### Description of the task
If a line in the data below contains "Christianity", copy it.

### Data to use
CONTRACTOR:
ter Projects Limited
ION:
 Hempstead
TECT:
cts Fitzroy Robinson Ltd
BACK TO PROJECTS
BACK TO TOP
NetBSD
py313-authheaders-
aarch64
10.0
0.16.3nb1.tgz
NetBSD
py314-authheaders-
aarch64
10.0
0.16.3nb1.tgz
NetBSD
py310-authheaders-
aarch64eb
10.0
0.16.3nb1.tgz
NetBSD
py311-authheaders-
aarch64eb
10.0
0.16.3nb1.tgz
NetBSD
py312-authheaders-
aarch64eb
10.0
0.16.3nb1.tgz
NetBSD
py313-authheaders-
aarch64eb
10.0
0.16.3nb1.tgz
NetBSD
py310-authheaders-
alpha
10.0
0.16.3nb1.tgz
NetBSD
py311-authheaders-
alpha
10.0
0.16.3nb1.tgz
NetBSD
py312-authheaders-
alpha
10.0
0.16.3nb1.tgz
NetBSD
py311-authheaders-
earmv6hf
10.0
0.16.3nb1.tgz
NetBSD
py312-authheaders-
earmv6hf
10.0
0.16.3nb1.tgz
--
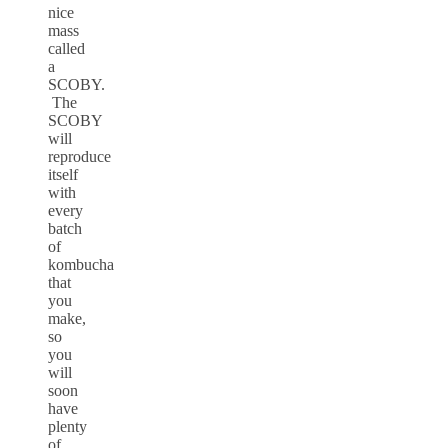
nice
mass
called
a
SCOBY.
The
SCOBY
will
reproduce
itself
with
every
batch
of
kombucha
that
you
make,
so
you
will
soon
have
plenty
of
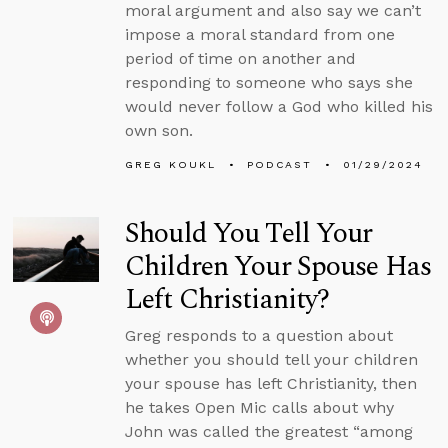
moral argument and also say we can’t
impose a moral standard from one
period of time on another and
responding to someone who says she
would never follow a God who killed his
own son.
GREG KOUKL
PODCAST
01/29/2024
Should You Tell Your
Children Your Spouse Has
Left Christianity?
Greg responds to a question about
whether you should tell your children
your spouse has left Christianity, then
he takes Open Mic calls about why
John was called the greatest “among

### Your solution
Left Christianity?
your spouse has left Christianity, then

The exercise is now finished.